The new form of protest is very unpleasant for the government: it forces the authorities to break the law and they don't understand how to react to such a protest, said the head of Foundation for effective politics, Gleb Pavlovsky.

"The opposition played the game of "You can't arrest everybody", and the government looked stupid. This is an unstable situation, soon it stops being funny: there will be an escalation of the conflict. Although the arrests of the peaceful strollers don't look funny already," Pavlovsky told Gazeta.ru.

"After the December rallies,  moderate protesters had the feeling they scored some goals: they were promised gubernatorial elections, public television, new political party registrations, etc.," Vice-President for the Center of political technologies Alexei Makarkin told Gazeta.ru. "In April it was clear that something was wrong with the reform: instead of direct gubernatorial elections there is a system with many filters and limitations, instead of public television, a new channel with directors appointed by the government, many governors were reappointed instead of elected. And finally, the chairman of the Central Election Commission Vladimir Churov, accused by the opposition of massive election fraud,  was awarded with the Order of Alexandr Nevsky, and that didn't go unnoticed," Makarkin said.
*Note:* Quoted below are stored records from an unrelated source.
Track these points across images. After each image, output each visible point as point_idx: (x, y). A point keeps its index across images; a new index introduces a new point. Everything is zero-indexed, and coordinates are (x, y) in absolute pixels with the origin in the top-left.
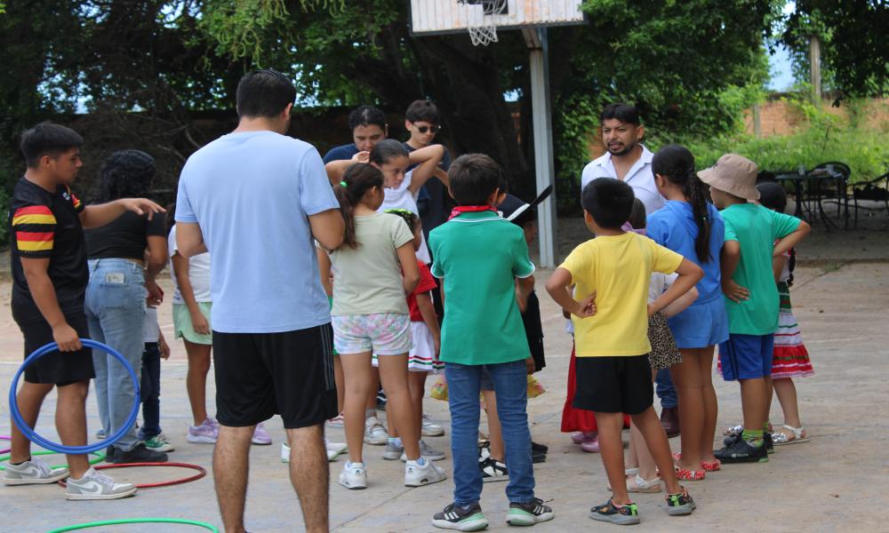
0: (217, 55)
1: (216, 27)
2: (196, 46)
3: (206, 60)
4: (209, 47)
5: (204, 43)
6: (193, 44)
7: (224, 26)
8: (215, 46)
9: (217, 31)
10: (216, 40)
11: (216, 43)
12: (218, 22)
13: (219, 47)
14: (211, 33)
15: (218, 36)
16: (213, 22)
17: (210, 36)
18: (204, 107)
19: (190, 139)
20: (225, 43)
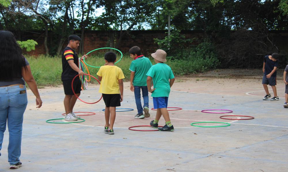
0: (283, 15)
1: (283, 7)
2: (277, 12)
3: (280, 16)
4: (281, 13)
5: (279, 12)
6: (276, 12)
7: (286, 7)
8: (283, 13)
9: (283, 8)
10: (283, 11)
11: (283, 12)
12: (284, 6)
13: (284, 13)
14: (282, 9)
15: (284, 10)
16: (282, 6)
17: (281, 10)
18: (271, 29)
19: (268, 39)
20: (286, 12)
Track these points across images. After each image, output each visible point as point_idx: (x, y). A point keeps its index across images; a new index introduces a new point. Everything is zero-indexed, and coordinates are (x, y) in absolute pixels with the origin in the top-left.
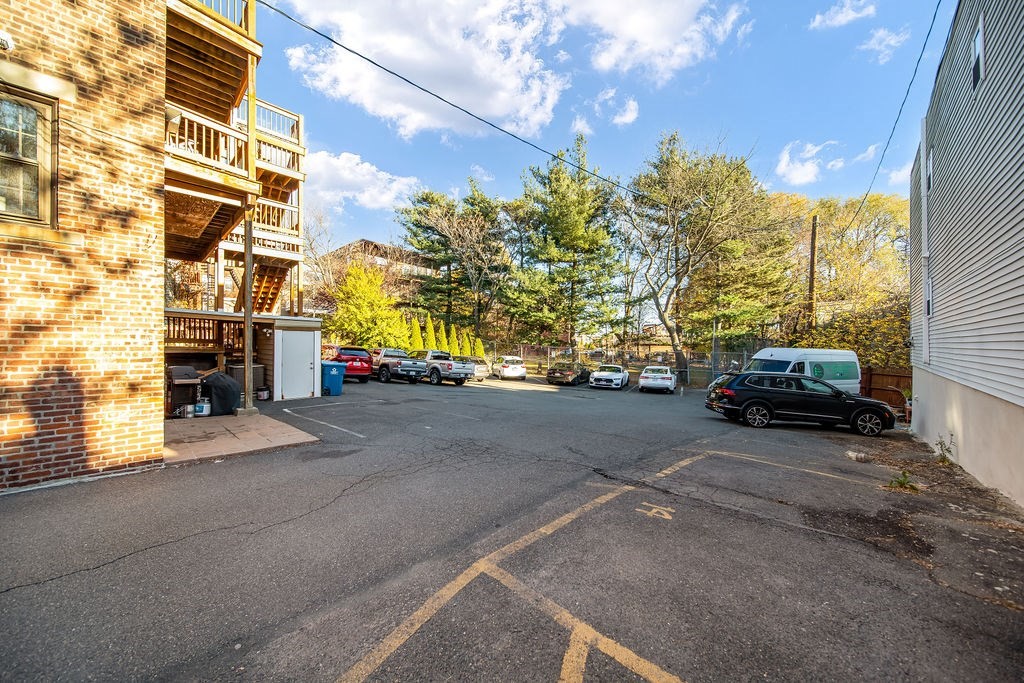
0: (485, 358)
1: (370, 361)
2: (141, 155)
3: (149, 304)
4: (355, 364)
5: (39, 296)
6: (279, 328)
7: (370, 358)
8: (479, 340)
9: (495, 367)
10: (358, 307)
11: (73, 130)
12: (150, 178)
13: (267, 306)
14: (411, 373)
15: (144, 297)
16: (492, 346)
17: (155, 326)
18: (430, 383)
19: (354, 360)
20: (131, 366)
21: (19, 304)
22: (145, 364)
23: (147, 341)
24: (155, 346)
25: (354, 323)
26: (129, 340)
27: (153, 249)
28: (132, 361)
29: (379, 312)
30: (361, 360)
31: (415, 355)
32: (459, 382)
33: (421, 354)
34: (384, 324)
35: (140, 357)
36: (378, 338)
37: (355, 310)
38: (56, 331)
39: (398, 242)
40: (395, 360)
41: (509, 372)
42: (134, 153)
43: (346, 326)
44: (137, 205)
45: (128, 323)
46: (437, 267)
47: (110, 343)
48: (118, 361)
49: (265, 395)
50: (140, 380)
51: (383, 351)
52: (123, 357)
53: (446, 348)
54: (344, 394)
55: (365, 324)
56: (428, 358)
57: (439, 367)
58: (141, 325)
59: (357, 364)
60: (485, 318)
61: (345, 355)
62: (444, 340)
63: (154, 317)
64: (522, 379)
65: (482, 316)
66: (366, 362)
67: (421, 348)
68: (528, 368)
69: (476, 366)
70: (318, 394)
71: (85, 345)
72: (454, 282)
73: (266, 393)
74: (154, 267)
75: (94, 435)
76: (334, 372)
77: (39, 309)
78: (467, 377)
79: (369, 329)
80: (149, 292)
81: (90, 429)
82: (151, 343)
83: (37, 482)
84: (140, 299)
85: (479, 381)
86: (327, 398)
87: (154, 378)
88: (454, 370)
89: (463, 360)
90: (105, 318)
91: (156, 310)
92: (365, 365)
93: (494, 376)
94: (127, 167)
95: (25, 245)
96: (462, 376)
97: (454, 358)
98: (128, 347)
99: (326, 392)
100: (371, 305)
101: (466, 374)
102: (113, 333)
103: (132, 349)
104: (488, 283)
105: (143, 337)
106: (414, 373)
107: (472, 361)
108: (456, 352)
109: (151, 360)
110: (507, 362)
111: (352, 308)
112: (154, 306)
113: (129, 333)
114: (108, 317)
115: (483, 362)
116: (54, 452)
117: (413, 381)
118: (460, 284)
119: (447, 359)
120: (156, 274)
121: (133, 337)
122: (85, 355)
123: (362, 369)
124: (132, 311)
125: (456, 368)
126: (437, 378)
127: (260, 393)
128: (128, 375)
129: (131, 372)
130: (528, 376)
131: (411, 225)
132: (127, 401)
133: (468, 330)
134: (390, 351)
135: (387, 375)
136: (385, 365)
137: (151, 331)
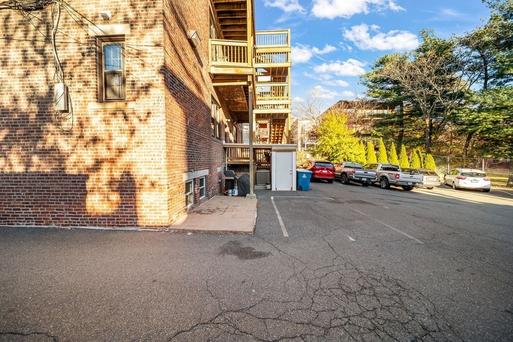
0: (436, 170)
1: (334, 170)
2: (154, 51)
3: (160, 136)
4: (324, 171)
5: (122, 136)
6: (274, 151)
7: (334, 168)
8: (430, 156)
9: (448, 177)
10: (331, 138)
11: (130, 49)
12: (158, 63)
13: (279, 141)
14: (363, 179)
15: (158, 133)
16: (445, 160)
17: (163, 149)
18: (379, 187)
19: (323, 169)
20: (154, 172)
21: (117, 141)
22: (159, 171)
23: (160, 158)
24: (163, 160)
25: (328, 147)
26: (153, 157)
27: (160, 105)
28: (155, 169)
29: (344, 140)
30: (327, 169)
31: (368, 166)
32: (407, 188)
33: (372, 167)
34: (347, 147)
35: (157, 167)
36: (343, 155)
37: (328, 139)
38: (128, 153)
39: (361, 97)
40: (351, 170)
41: (467, 183)
42: (151, 51)
43: (324, 150)
44: (153, 81)
45: (152, 148)
46: (392, 108)
47: (146, 159)
48: (149, 168)
49: (269, 187)
50: (157, 180)
51: (344, 164)
52: (151, 167)
53: (395, 162)
54: (311, 190)
55: (335, 147)
56: (378, 169)
57: (387, 176)
58: (157, 149)
59: (325, 172)
60: (436, 138)
61: (317, 166)
62: (395, 156)
63: (162, 144)
64: (486, 191)
65: (433, 137)
66: (331, 171)
67: (375, 162)
68: (492, 180)
69: (425, 177)
70: (294, 189)
71: (137, 160)
72: (406, 115)
73: (269, 186)
74: (161, 115)
75: (141, 207)
76: (304, 176)
77: (122, 142)
78: (414, 185)
79: (337, 150)
80: (159, 129)
81: (140, 204)
82: (161, 159)
83: (124, 226)
84: (156, 134)
85: (428, 188)
86: (299, 192)
87: (163, 179)
88: (401, 179)
89: (411, 171)
90: (143, 146)
91: (163, 140)
92: (331, 173)
93: (447, 185)
94: (148, 60)
95: (117, 112)
96: (411, 184)
97: (403, 170)
98: (152, 161)
99: (299, 188)
100: (338, 135)
101: (414, 183)
102: (147, 154)
103: (154, 162)
104: (441, 110)
105: (158, 155)
106: (365, 179)
107: (421, 173)
108: (407, 165)
109: (161, 169)
110: (462, 174)
111: (327, 139)
112: (162, 138)
113: (153, 154)
114: (145, 145)
115: (433, 173)
116: (129, 213)
117: (366, 184)
118: (412, 115)
119: (395, 170)
120: (161, 119)
121: (154, 155)
122: (137, 165)
123: (328, 175)
124: (153, 141)
125: (403, 177)
126: (385, 184)
127: (267, 186)
128: (153, 177)
129: (154, 175)
130: (492, 188)
131: (371, 84)
132: (153, 191)
133: (419, 149)
134: (349, 164)
135: (345, 179)
136: (344, 173)
137: (161, 152)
The moderates felt they were cheated, Makarkin thinks. "Each single event from this list wouldn't increase in quantity of the protesters that much, but all the factors combined formed a new wave of protests," Makarkin told Gazeta.ru. Also, this is the first time that people from Russian regions came to Moscow to protest in such numbers. "This also gave an increase in numbers of Bolotnaya square events participants."